With the reduced memory footprint, we can also expect better cache utilization.
YMMV: Keep in mind that the above size statics assume a build with 64-bit Py_ssize_t and 64-bit pointers. The space savings percentages are a bit different on other builds. Also, note that in many applications, the size of the data dominates the size of the container (i.e. the weight of a bucket of water is mostly the water, not the bucket).
The entries list uses regular Python lists which over-allocate in order to append() efficiently. The growth pattern for regular Python lists is: 0, 4, 8, 16, 25, 35, 46, 58, 72, 88, ... For larger lists, this over-allocation is no more than 12.5%.

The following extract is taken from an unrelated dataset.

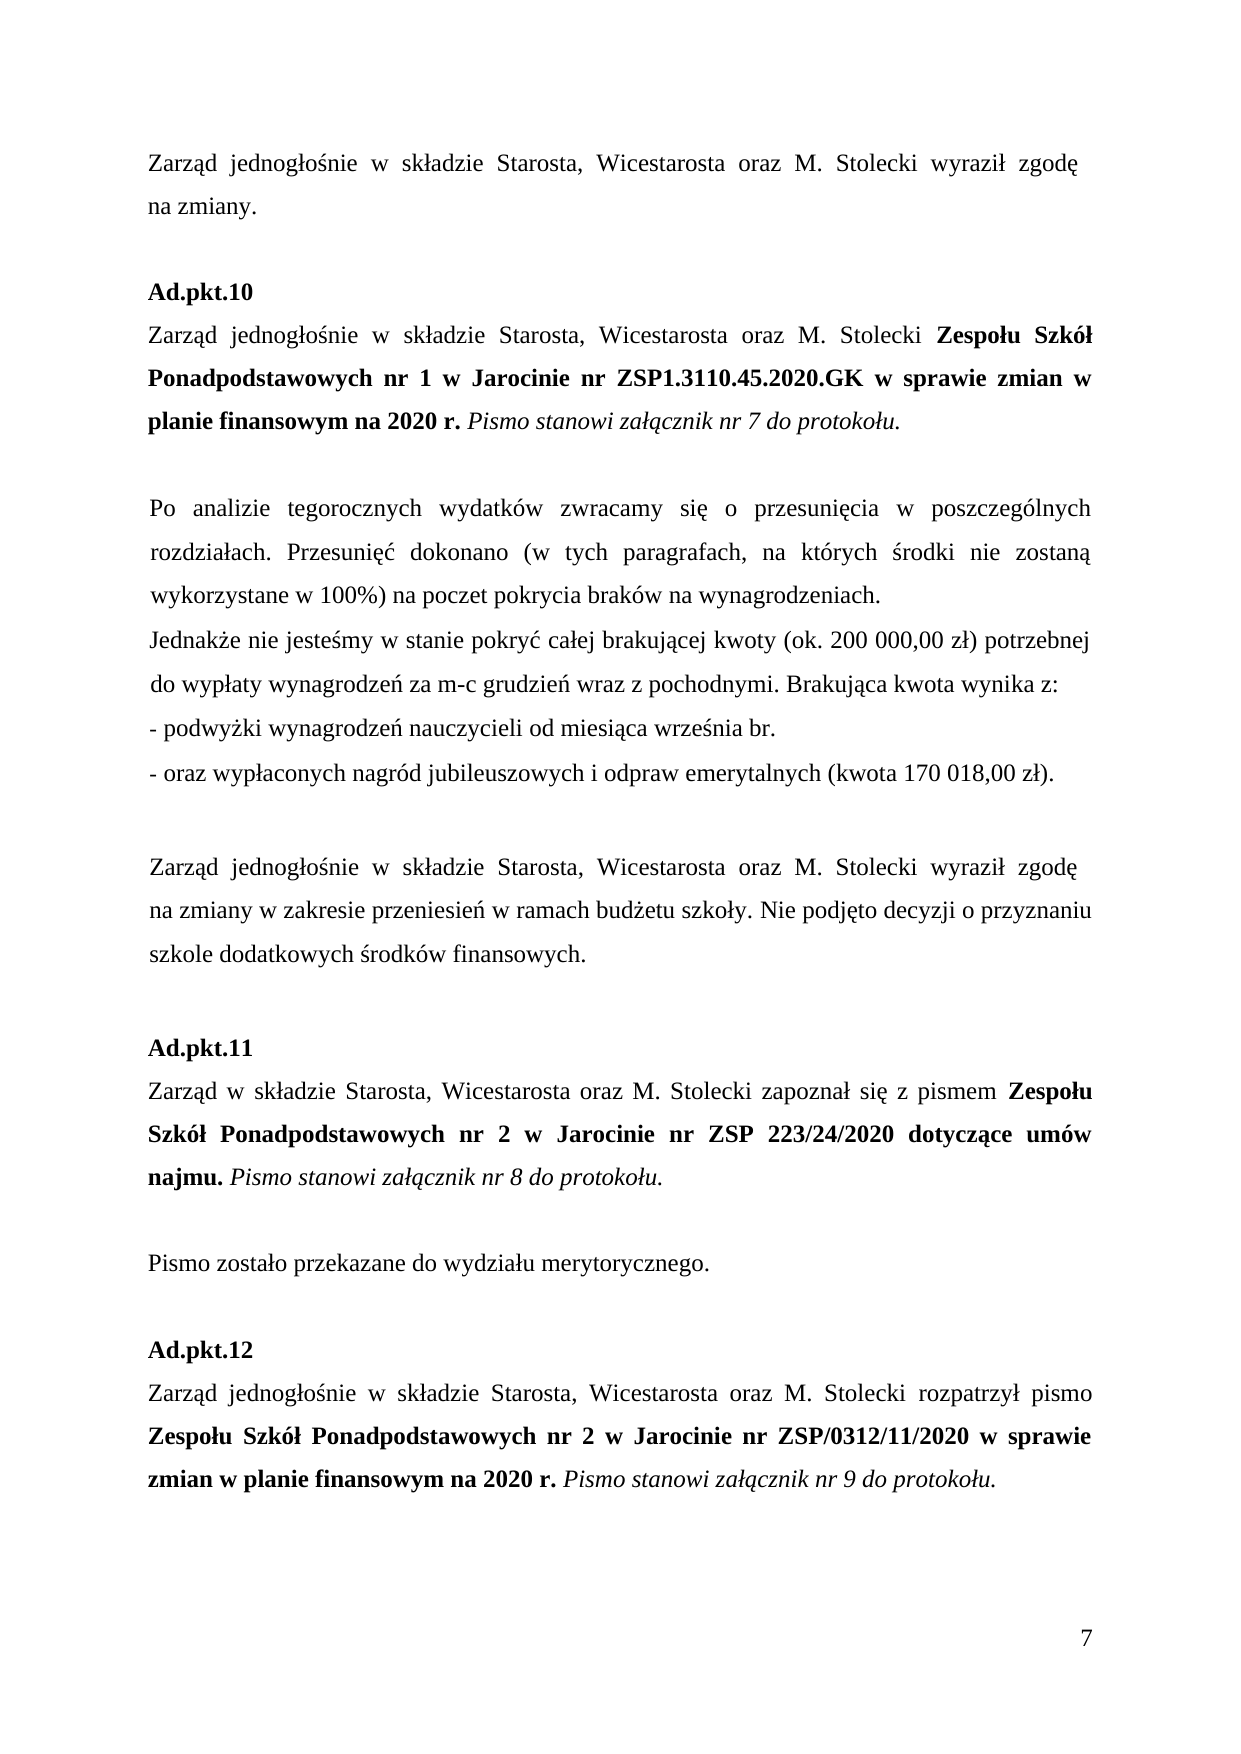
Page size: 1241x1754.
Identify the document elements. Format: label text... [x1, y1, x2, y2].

In summary, the memory and speed performance of the entries table is the same as for regular Python lists -- it has the same iteration speed, growth rate, and append/pop performance,
The performance of the index table is the same as for regular Python dictionaries but is substantially more space efficient (from 3 to 24 times more space efficient than regular dictionaries). The smaller size makes resizing substantially faster and it improves cache performance.
In
clear()
, why doself.indices = self._make_index(8)
? Would the performance hit of doing this only upon the first insertion be significant? The way it is, having many empty dicts has an extra 8 bytes of overhead per dict for the unused array of indices.benchmark results:
Dict
dict
tests:
@derek zhou I think you are missing the point. This is not meant to be faster than a dict for insert, update and delete at least not in a pure Python implementation. This is meant to be more compact and faster looping, and it meets this goal even in a pure Python.